Terenos — município da região central de Mato Grosso do Sul — está vivendo uma situação inusitada há dois meses. Duas pessoas têm um salário bruto de R$ 24 mil para exercer o cargo de prefeito.
Desde setembro de 2024, Henrique Budke (PSDB) está afastado das funções sob a acusação de supostamente liderar um esquema de corrupção. Arlindo Landolfi (Republicanos) assumiu o comando da cidade, e passou a ganhar o salário do titular.
Ou seja, a prefeitura está tendo que pagar dois salários para dois chefes do Executivo. Apenas em novembro de 2025, Budke e Landolfi vão receber juntos R$ 29.870,78.

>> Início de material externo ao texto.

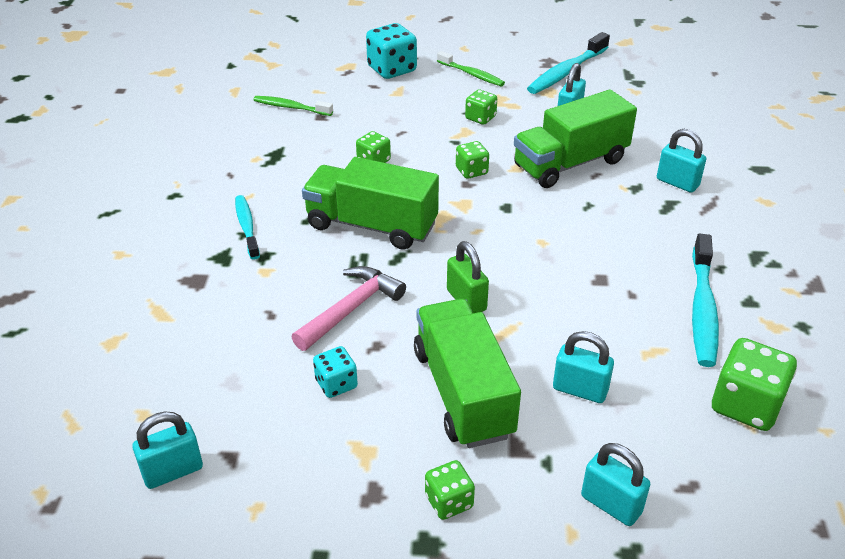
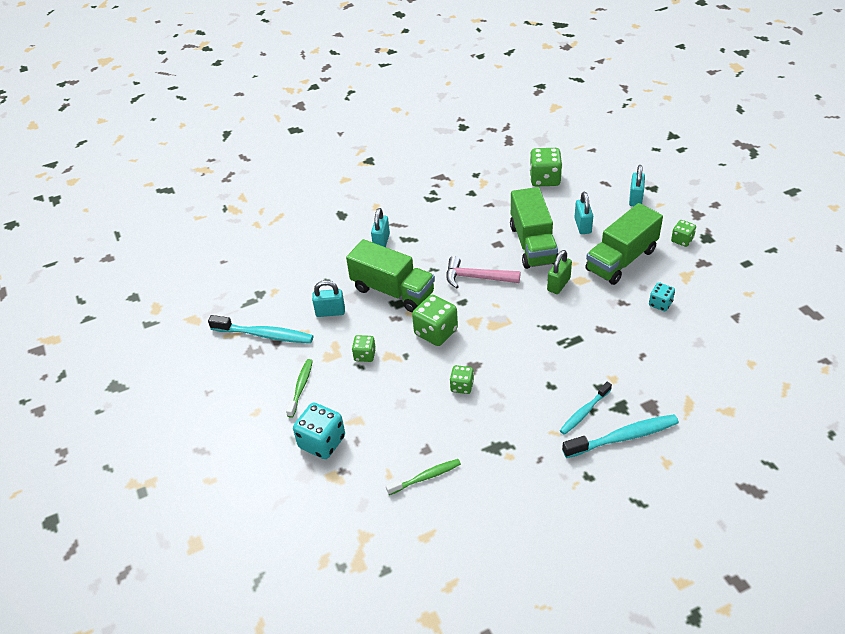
camera: 115 degrees left, 5 degrees up
turquoise padlock [132,412,203,489] -> none
green toothbrush [254,96,333,116] -> green toothbrush turned 105 degrees counterclockwise [386,459,461,495]
pink hammer [292,266,406,351] -> pink hammer moved to [446,256,520,288]
green truck [302,157,439,250] -> green truck moved to [510,187,558,269]
green dice [456,141,489,179] -> green dice [412,295,458,346], size x1.73
turquoise toothbrush [692,234,719,367] -> turquoise toothbrush moved to [562,414,679,458]

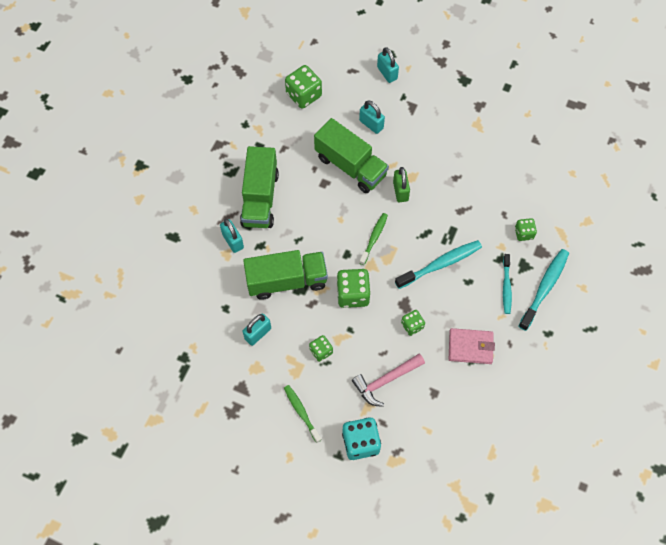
camera: 45 degrees left, 20 degrees up
turquoise toothbrush [208,315,313,343] -> turquoise toothbrush moved to [395,240,482,289]
green toothbrush [386,459,461,495] -> green toothbrush moved to [359,213,388,265]
pink hammer [446,256,520,288] -> pink hammer moved to [352,353,425,407]
green truck [585,203,663,285] -> green truck moved to [240,146,279,228]
turquoise dice [649,282,675,311] -> none
green dice [671,220,696,247] -> green dice moved to [515,218,537,241]
none -> pink wallet [449,328,495,364]

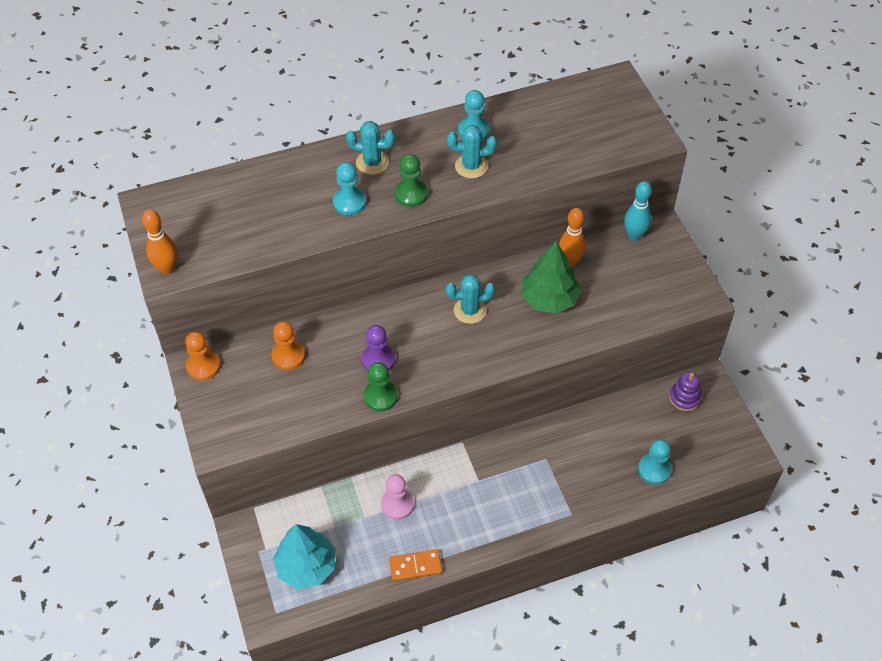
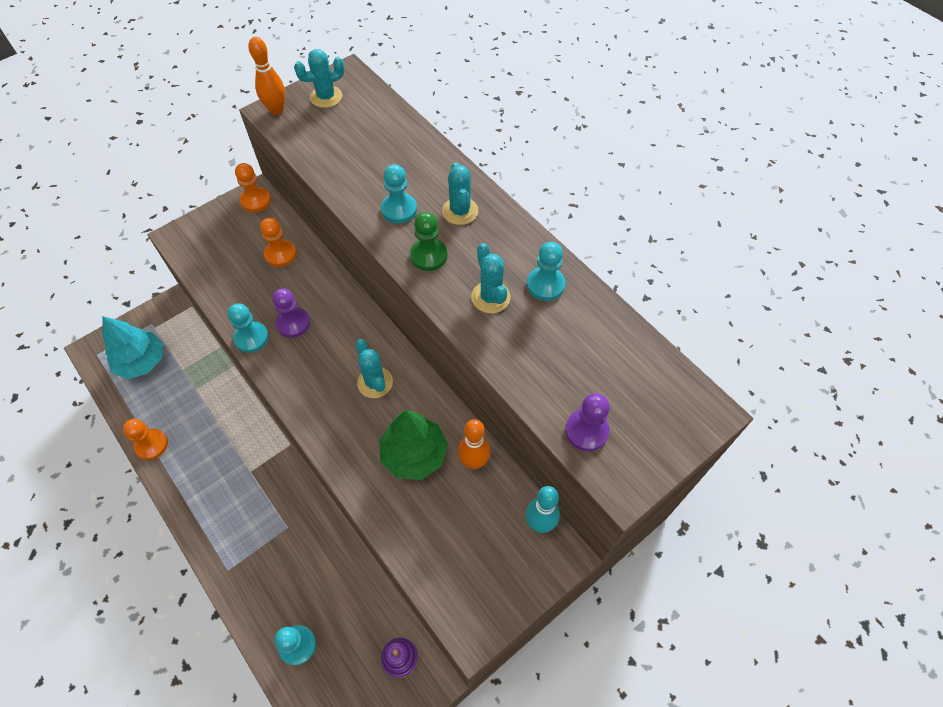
camera: 70 degrees right, 5 degrees up
green pawn [363,362,398,411] -> turquoise pawn [228,303,269,353]
pink pawn [381,474,414,520] -> none
orange domino [389,549,442,581] -> orange pawn [123,419,168,460]
none -> turquoise cactus [294,49,345,108]
none -> purple pawn [565,393,610,451]

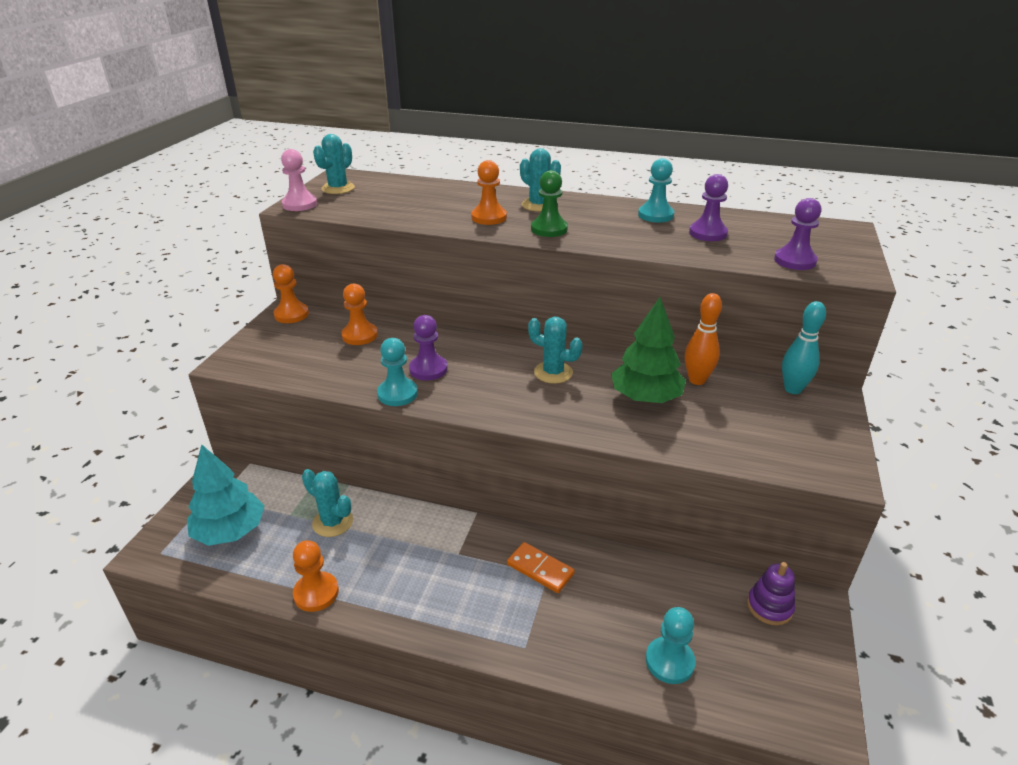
camera: 35 degrees left, 25 degrees down
orange bowling pin [249,37,285,115] -> pink pawn [281,149,317,211]
turquoise pawn [381,164,417,223] -> orange pawn [471,160,507,225]
turquoise cactus [471,243,511,313] -> turquoise cactus moved to [302,469,353,537]
none -> orange domino [507,542,575,593]
none -> purple pawn [689,174,728,241]

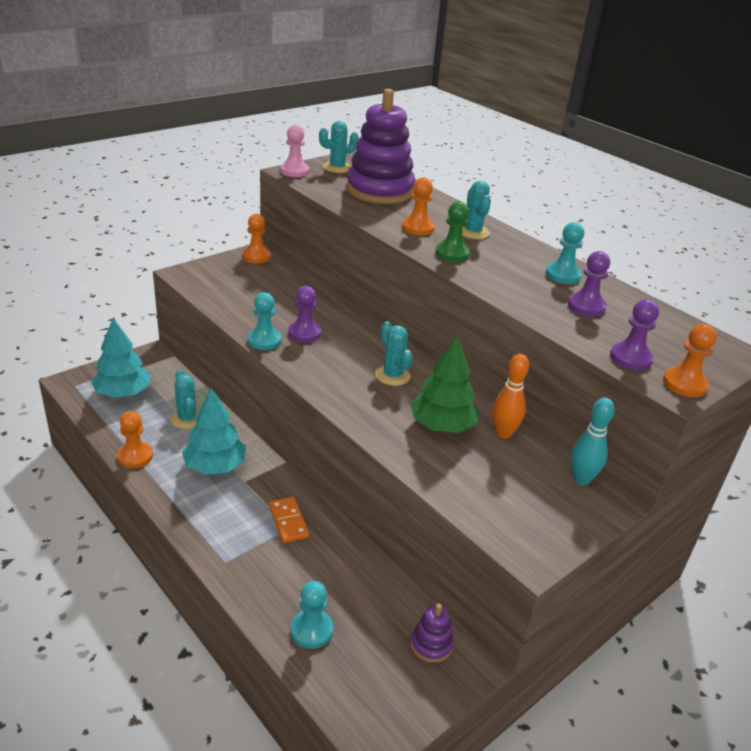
camera: 30 degrees right, 0 degrees up
orange pawn [341,284,378,345] -> orange pawn moved to [663,324,717,397]
none -> turquoise tree [182,388,246,475]
none -> purple stacking toy [346,89,415,204]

O vice-prefeito tem salário bruto de R$ 16 mil. Até agosto, ele recebia 11.870,94. Em setembro de 2025, mês da deflagração da Operação Spotless, Budke tem uma queda expressiva no salário. A prefeitura pagou apenas R$ 395,56, o que indica pagamento proporcional até a data da ação do Gaeco.
Landolfi também ganhou o vencimento proporcional de prefeito, no valor de R$ 15.544,27. Em outubro, primeiro mês completo após a ação, o município pagou 24.811,80 a ele e a Budke.
A folha de dezembro ainda não está disponível no Portal da Transparência. A Reportagem procurou a prefeitura de Terenos, que até o momento, ainda não se manifestou.
Gaeco desmonta esquema de corrupção liderado por prefeito de Terenos
Em 9 de setembro de 2025, o Gaeco (Grupo de Atuação Especial de Repressão ao Crime Organizado) e Gecoc (Grupo Especial de Combate à Corrupção) deflagraram a Operação Spotless, contra um esquema de corrupção na prefeitura de Terenos.
Foram expedidos 16 mandados de prisão e 59 mandados de busca e apreensão em Terenos, Campo Grande e Santa Fé do Sul (SP). O prefeito Henrique Budke (PSDB) é apontado como líder da organização criminosa.
A investigação apontou que o grupo liderado por Budke tinha núcleos com atuação bem definida. Servidores públicos fraudaram disputa em licitações, a fim de direcionar o resultado para favorecer empresas.
Os editais foram elaborados sob medida e simulavam competição legítima. Somente no último ano, as fraudes ultrapassam os R$ 15 milhões.
O esquema ainda pagava propina para agentes públicos que atestavam falsamente o recebimento de produtos e de serviços e aceleravam os processos internos para pagamentos de contratos.
A Operação Spotless foi deflagrada a partir das provas da Operação Velatus, que foi realizada em agosto de 2024. O Gaeco e Gecoc obtiveram autorização da Justiça e confirmaram que Henrique Budke chefiava o esquema de corrupção.
Spotless é uma referência à necessidade de os processos de contratação da administração pública serem realizados sem manchas ou máculas. A operação contou com apoio operacional da PMMS (Polícia Militar de MS), por meio do BPChoque (Batalhão de Choque) e do Bope (Batalhão de Operações Especiais).
Budke foi solto ainda em setembro de 2025 após obter habeas corpus no STJ (Superior Tribunal de Justiça). O afastamento dele, que era voluntário, foi referendado pelo Judiciário.
Prefeito afastado e mais 25 são denunciados à Justiça
O MPMS (Ministério Público do Estado de Mato Grosso do Sul) denunciou o prefeito afastado de Terenos, Henrique Budke (PSDB), e mais 25 pessoas envolvidas no suposto esquema de corrupção na prefeitura.
Licitações de obras públicas eram direcionadas, e empresas se revezavam nos serviços, garantindo que o grupo se beneficiasse do esquema, que incluía pagamento de propina ao prefeito e a outros citados.
“O que se apurou na investigação é uma organização criminosa instalada no Poder Executivo do Município de Terenos, atuando há anos para fraudar licitações e saquear os cofres públicos, um verdadeiro balcão de negócios comandado pelo prefeito municipal [Henrique Budke]”, pontuou o procurador-geral de Justiça Romão Ávila Milhan Júnior.